Start of INPUT DATA

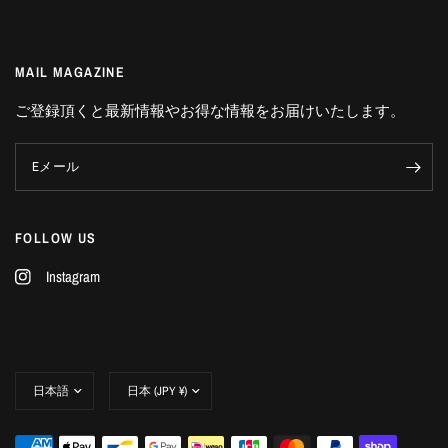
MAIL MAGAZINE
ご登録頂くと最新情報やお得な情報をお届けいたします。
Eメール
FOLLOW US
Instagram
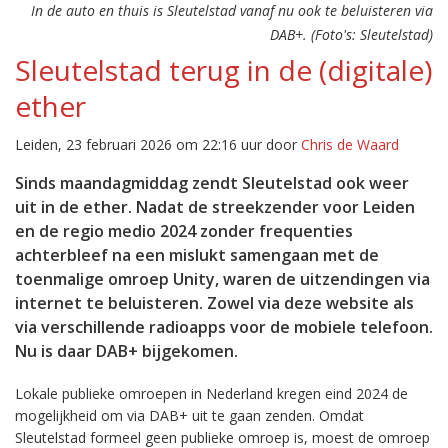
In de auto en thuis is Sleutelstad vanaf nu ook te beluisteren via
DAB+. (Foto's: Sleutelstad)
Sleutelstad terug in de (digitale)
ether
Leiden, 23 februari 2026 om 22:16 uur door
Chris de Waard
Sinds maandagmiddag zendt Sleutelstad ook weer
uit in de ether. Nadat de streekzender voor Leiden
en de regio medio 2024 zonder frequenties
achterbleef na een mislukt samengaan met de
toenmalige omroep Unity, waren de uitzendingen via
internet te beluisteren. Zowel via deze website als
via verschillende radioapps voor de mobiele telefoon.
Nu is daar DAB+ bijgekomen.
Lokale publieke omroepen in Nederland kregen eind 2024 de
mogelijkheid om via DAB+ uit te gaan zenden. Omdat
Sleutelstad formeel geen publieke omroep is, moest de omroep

End of INPUT DATA
Start of INPUT DATA

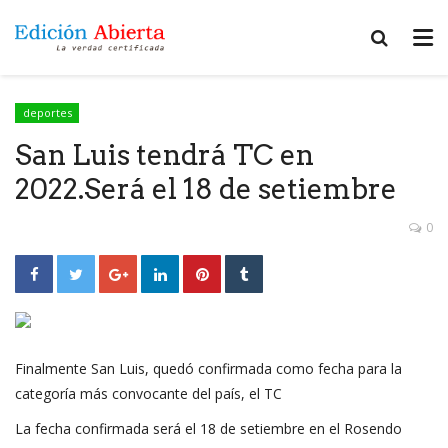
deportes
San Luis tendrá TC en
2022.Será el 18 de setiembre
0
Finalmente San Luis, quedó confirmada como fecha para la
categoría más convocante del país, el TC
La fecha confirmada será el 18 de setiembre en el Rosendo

End of INPUT DATA
Start of INPUT DATA

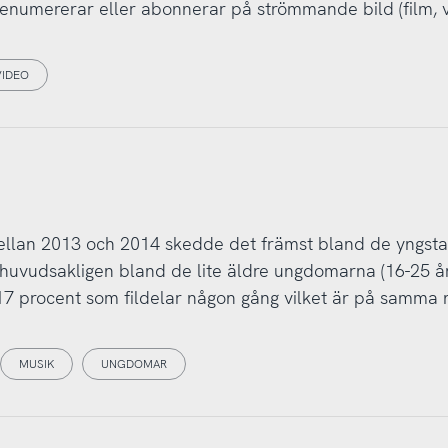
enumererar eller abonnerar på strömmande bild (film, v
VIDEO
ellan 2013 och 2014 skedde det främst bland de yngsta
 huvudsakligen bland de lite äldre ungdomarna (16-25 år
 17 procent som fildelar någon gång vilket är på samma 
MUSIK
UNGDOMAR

End of INPUT DATA

YOUR ASSIGNMENT:
Please repeat the material starting with the line that contains "In de auto en" and going on through the line that contains "en de regio medio 2024 zonder frequenties", swapping "streekzender" for "regionale zender" and leaving everything else unchanged. Give only those lines.

TASK ANSWER:
In de auto en thuis is Sleutelstad vanaf nu ook te beluisteren via
DAB+. (Foto's: Sleutelstad)
Sleutelstad terug in de (digitale)
ether
Leiden, 23 februari 2026 om 22:16 uur door
Chris de Waard
Sinds maandagmiddag zendt Sleutelstad ook weer
uit in de ether. Nadat de regionale zender voor Leiden
en de regio medio 2024 zonder frequenties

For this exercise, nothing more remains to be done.